May 9, 2017 5 Top Stories to Start Your Day
In a battle to find the truth, former Acting Attorney General of the United States, Sally Yates and former director of National Intelligence, James Clapper appeared before the Senate judiciary subcommittee Monday, both answered direct questions about the role Russia played in the election of the President of the United States in November. Here are 5 highlights (or lowlights) of the questioning that took place on the Hill Monday. The other question was what did the White House know and when did they know that their National Security Advisor, Michael Flyn, had been compromised and was found to be not telling the truth about phone between himself and Russian Ambassador, Sergey Kislyak.
1. Clapper, again, stated the role of Russia was to be a disrupter into the election process in the United States but Russia also is a disrupter in other countries too. For instance, he stated that it appeared that Russia had something to do with the dumping of email and computer material on the day before the French election. Russia had backed the conservative, nationalist candidate Marine Le Pen over the liberal candidate Emmanuel Macron.

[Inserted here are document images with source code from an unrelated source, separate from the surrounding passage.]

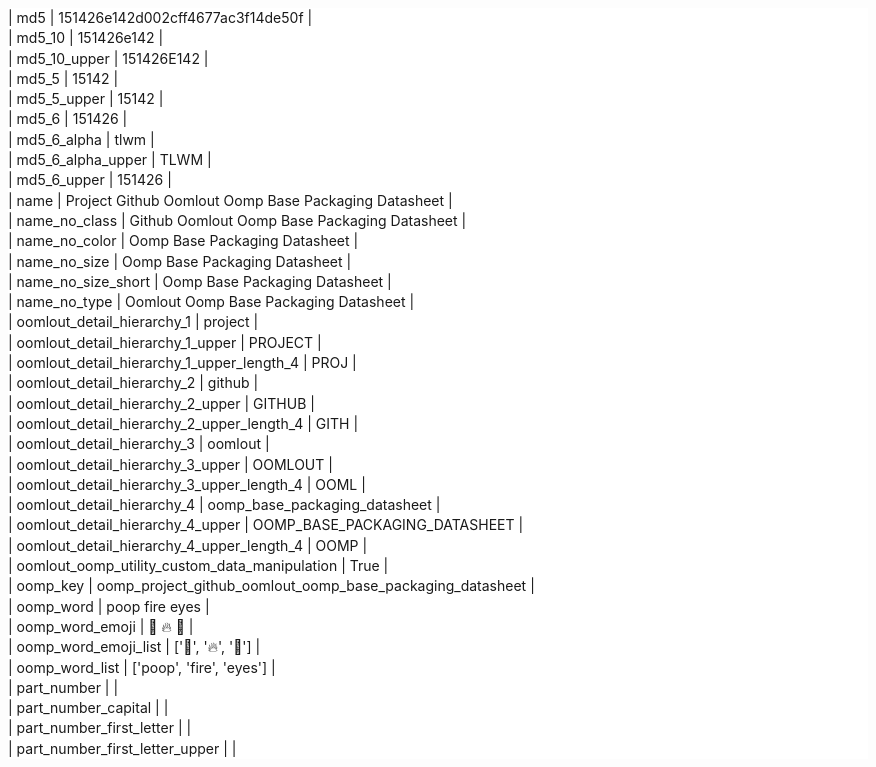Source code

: | md5 | 151426e142d002cff4677ac3f14de50f |  
| md5_10 | 151426e142 |  
| md5_10_upper | 151426E142 |  
| md5_5 | 15142 |  
| md5_5_upper | 15142 |  
| md5_6 | 151426 |  
| md5_6_alpha | tlwm |  
| md5_6_alpha_upper | TLWM |  
| md5_6_upper | 151426 |  
| name | Project Github Oomlout Oomp Base Packaging Datasheet |  
| name_no_class | Github Oomlout Oomp Base Packaging Datasheet |  
| name_no_color | Oomp Base Packaging Datasheet |  
| name_no_size | Oomp Base Packaging Datasheet |  
| name_no_size_short | Oomp Base Packaging Datasheet |  
| name_no_type | Oomlout Oomp Base Packaging Datasheet |  
| oomlout_detail_hierarchy_1 | project |  
| oomlout_detail_hierarchy_1_upper | PROJECT |  
| oomlout_detail_hierarchy_1_upper_length_4 | PROJ |  
| oomlout_detail_hierarchy_2 | github |  
| oomlout_detail_hierarchy_2_upper | GITHUB |  
| oomlout_detail_hierarchy_2_upper_length_4 | GITH |  
| oomlout_detail_hierarchy_3 | oomlout |  
| oomlout_detail_hierarchy_3_upper | OOMLOUT |  
| oomlout_detail_hierarchy_3_upper_length_4 | OOML |  
| oomlout_detail_hierarchy_4 | oomp_base_packaging_datasheet |  
| oomlout_detail_hierarchy_4_upper | OOMP_BASE_PACKAGING_DATASHEET |  
| oomlout_detail_hierarchy_4_upper_length_4 | OOMP |  
| oomlout_oomp_utility_custom_data_manipulation | True |  
| oomp_key | oomp_project_github_oomlout_oomp_base_packaging_datasheet |  
| oomp_word | poop fire eyes |  
| oomp_word_emoji | :poop: :fire: :eyes: |  
| oomp_word_emoji_list | [':poop:', ':fire:', ':eyes:'] |  
| oomp_word_list | ['poop', 'fire', 'eyes'] |  
| part_number |  |  
| part_number_capital |  |  
| part_number_first_letter |  |  
| part_number_first_letter_upper |  |  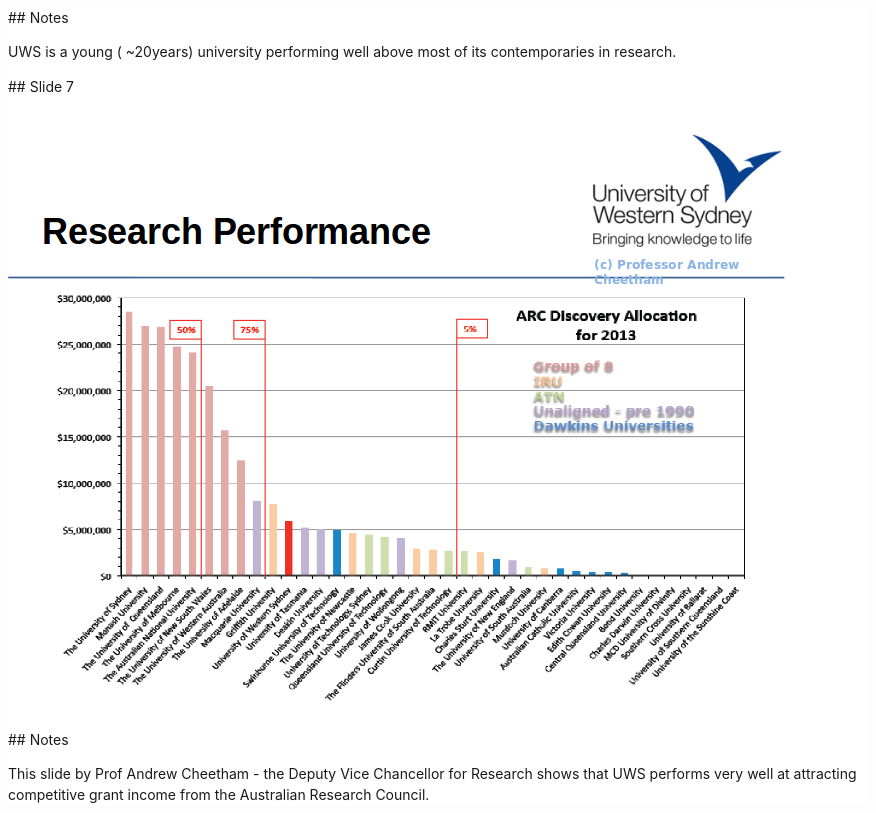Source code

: </section>
<section>
## Notes

UWS is a young ( \~20years) university performing well above most of its
contemporaries in research.

</section>
<section typeof="http://purl.org/ontology/bibo/Slide">
## Slide 7

![](/wp-content/uploads/2013/07/wpid-4a.html_homepeterDownloads4aimg6.png)

</section>
<section>
## Notes

This slide by Prof Andrew Cheetham - the Deputy Vice Chancellor for
Research shows that UWS performs very well at attracting competitive
grant income from the Australian Research Council.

It was the files of Macron that were released but voters appeared to be unmoved by the dump. Macron won with 66 percent of the vote. Clapper stated in his opening that the Russians had “also collected on certain Republican Party affiliated targets but did not release any Republican related data.” In other words, Russia preferred Republican candidate Donald Trump over the Democratic candidate Hillary Clinton.
2. Senator Ted Cruz (R-TX) questioned Yates on her decision not to defend the first travel ban executive order that President Trump signed in January. Republicans talk of the press using gotcha questions but this time it was Cruz trying to throw Yates off by inciting a federal law which calls for the Attorney General to follow the policies of the administration. Yates came back, quickly, with a more recent law stating the laws to be enforced must be constitutional which the first travel ban was not.
3. Senator Cruz was not done though. He then asked, “In the over 200 years of the Department of Justice history, are you aware of any instance in which the Department of Justice has formally approved the legality of a policy and three days later the attorney general has directed the department not to follow that policy and to defy that policy?” Cruz said. Yates responded, “I’m not, but I’m also not aware of a situation where the Office of Legal Counsel was advised not to tell the attorney general about it until after it was over.” Again, she spoke of the constitutionality of the first travel ban. The courts agreed with Yates determination.
4. Senator John Kennedy, (R-LA) also went on the offensive against Yates. Again, the questions centered on her decision not to defend President Trump’s travel ban executive order. In a booming voice, he asked Yates, “Who appointed you to the United States Supreme Court?” Yates replied “I personally wrestled over this decision. It was not one that I took lightly at all. But it was because I took my responsibilities seriously. I believe that it is the responsibility of the attorney general, if the president asks him or her to do something that he or she believes is unlawful or unconstitutional, to say no,” Yates added.
5. President Donald Trump responded in his usual matter, tweeting what he thought of the proceedings, “The Russia-Trump collusion story is a total hoax, when will this taxpayer funded charade end?” Yet, Yates proved that to be incorrect. Yates warned the administration not once, not twice, but four times, that Flynn’s repeated communications to the Vice President were not truthful. The knowledge that Flynn had been untruthful with Pence was not only known to the FBI but to Russian officials, which meant Flynn had been compromised and could have been blackmailed by Russia. Yates said, “The Vice President was unknowingly making false statements to the public and because, we believed, that General Flynn was compromised with respect to the Russians.”